3 Feb 1994 (Thursday)
Yesterday Woody and I installed a mobitel in a Nissan 4WD, and it went very easily.
This particular vehicle belongs to one of the white collar guys in transport, and it's outfitted with every imaginable electronic device, including HF and VHF radios and a DC-AC converter. The funny thing is that he never takes this truck outside of Zagreb. He had a magnetic antenna mount and portable mobitel before, but someone stole his antenna, and he wanted the installation more permanent.
I like working with Woody. He's a smart fellow, and at almost 43 (his bithday is Saturday) he lacks a lot of the impatience of young Terry. He's thinking of calling it quits here and returning to his job with British Telecom. He's been here about a year. He has a great sense of humor, and when we were finished with the mobitel fitting, he looked at me and said "Let's go!"
I knew what he meant: "Road trip!!!!"
So off we rolled like a couple of teenagers in dad's new car out for a "field test" of the installation.
We ended up at the UNPROFOR HQ here in town, made a visit to the PX, checked the mail, and headed back. At the gate on the way out, the guards stopped us, and momentarily I thought the vehicle's rightful driver had beat us at our own game. No so. An American named Ted was wandering all over Zagreb looking for UNHCR HQ, and he happened to see the truck with the appropriate insignia, and he got the guards to stop us and ask for a ride. No problem.
Ted was from Portland, Oregon. He'd made a break with a small Portland- based relief operation, because the assignment hadn't worked out quite the way he'd expected. Too risky for a newly married guy, and he wanted to stop into UNHCR and see if they had opportunities. Woody said he'd be glad to take him to personnel, but suggested Ted would probably have to work through Geneva. Chit chat on the way back to our building, and that was the last we saw of Ted.
I think the Nissan's assignee was miffed at our stunt, but he didn't say anything to me. He told Woody he really needed the truck in the afternoon, blah blah blah, all after he'd originally said he didn't need it for a couple of days. Woody and I had a good laugh, and I'll bet it's a while before he asks us to put something else in is truck.
Not much happening at work today.

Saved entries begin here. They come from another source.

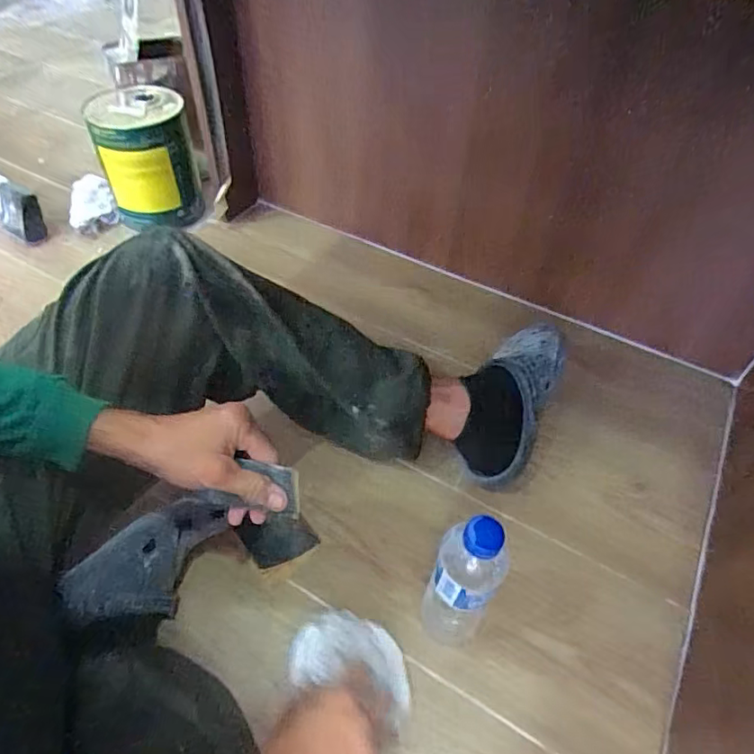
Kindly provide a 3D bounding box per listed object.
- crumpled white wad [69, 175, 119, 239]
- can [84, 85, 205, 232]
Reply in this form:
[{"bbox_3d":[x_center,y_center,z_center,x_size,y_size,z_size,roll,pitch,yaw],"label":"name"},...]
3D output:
[{"bbox_3d":[-0.540,-0.331,1.011,0.086,0.049,0.186,-22,53,-19],"label":"crumpled white wad"},{"bbox_3d":[-0.393,-0.374,0.939,0.134,0.202,0.142,1,49,-1],"label":"can"}]

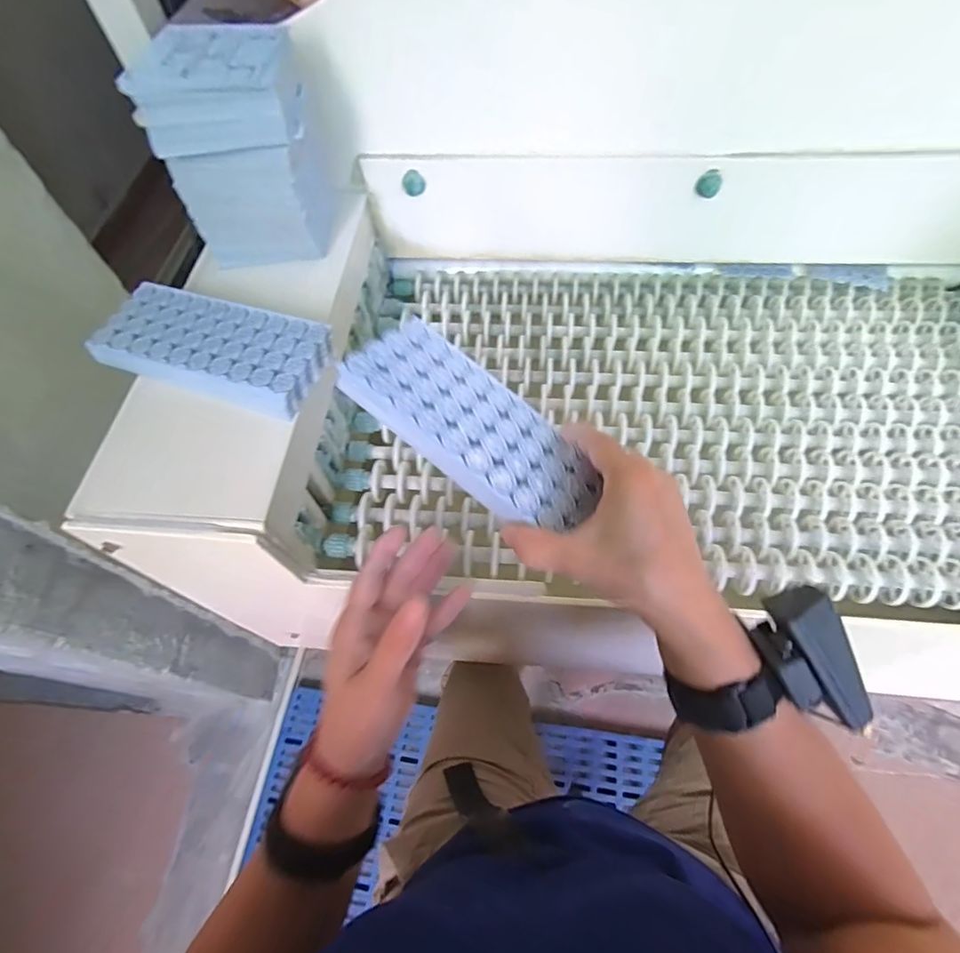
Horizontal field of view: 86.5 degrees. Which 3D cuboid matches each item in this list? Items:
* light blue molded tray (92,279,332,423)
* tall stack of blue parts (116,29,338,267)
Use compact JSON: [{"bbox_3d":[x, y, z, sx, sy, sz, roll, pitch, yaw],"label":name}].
[{"bbox_3d":[-0.223,-0.107,0.426,0.187,0.019,0.093,16,63,12],"label":"light blue molded tray"},{"bbox_3d":[-0.199,-0.273,0.440,0.115,0.152,0.094,-3,60,1],"label":"tall stack of blue parts"}]

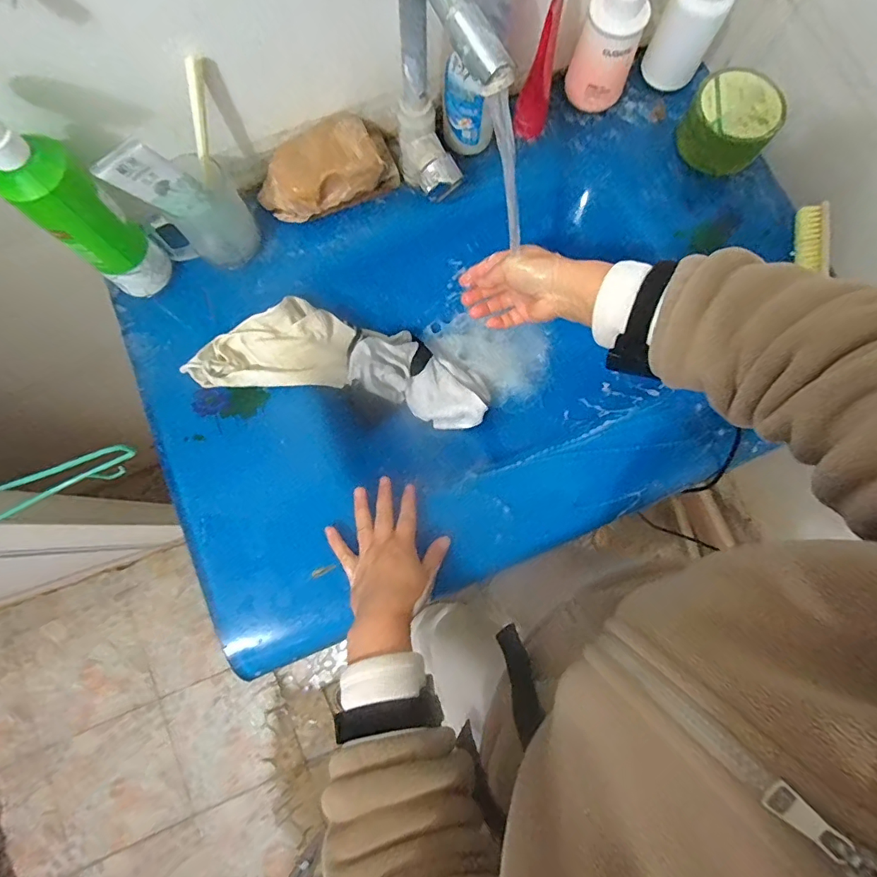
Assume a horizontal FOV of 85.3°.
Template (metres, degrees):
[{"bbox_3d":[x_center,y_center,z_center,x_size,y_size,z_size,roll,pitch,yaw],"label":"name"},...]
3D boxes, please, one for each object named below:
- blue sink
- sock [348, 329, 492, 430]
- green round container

Carl made it back OK from Banja Luka, and tomorrow he's off to Sarajevo and Kiseljak for an extended period. He likes being away from the office, and I can see why. It gets tedious around here.
Tonight at dinner I had a most remarkable and disturbing chat with one of our operators, an African American woman "volunteered" from the US Navy. I've talked to her before a bit, and I've tried a bit to befriend her, since like me, most all of her coworkers are British. Also, I heard through the rumor mill she'd had some landlord problems, and now she was back in the Hotel International. A little kindness never hurts, and I thought she could use some.
In our past discussions she's been very negative about her situation, and I figured she was having trouble getting to know anyone. Tonight, though, I sensed a good deal of anger just under the surface. If anyone is proof that we can make our own hell on Earth, I think she is.
In essence, everything to her about this place is bad, bad, bad. "It's going to be the worst experience of my life, I just know it." I tried to get her to find some up side to life here. Work is boring. People are unprofessional. They're stupid. Work schedule sucks. There's nothing to do here in Zagreb. @#!?!!@#. It's no good here, and it's never going to be good here. Wow.
She said something about there not being any black people here. Not quite true (there are a few at work in other offices), but I asked if the Croatians treated her badly because she was black. "No. In fact, they're kind of curious about me." Still, she couldn't see making any Croatian friends. Movies? (They're cheap here, about $1.50.) "Seen 'em all two or three times. They're so far behind here." I asked what she found to do in Rota, Spain, she was stationed for a while. "Just whatever I felt like. It doesn't matter anyway, because if I did the same things here it would be bad. I'm nearly 30 years old, and I've seen a lot. I just KNOW this is going to be the worst experience I'll ever see for a very, very long time."
Yeah, right. All I thought was, "If you think this is bad, you ain't seen nothin' yet." I think you catch the drift.
Despite my complaints about Zagreb, I can certainly find the up side to life here. In all my travels, I've come across plenty of people who don't like life in foreign countries because "it's not America." Never, though, have I found someone who is so profoundly negative and determined to have a bad time. So much for offering a helping hand. My only real complaint right now is that my nose runs almost constantly. I think it's the air pollution.
Those coming to Zagreb with certain, ahem, vices should know that prostitution is very common here, particularly at some of the downtown hotels. A two-hour stint costs about $55, according to an "inside" source. The locals tell me drugs like cocaine, hash, and pot are widely available and widely tolerated. Pot is apparently grown in Bosnia.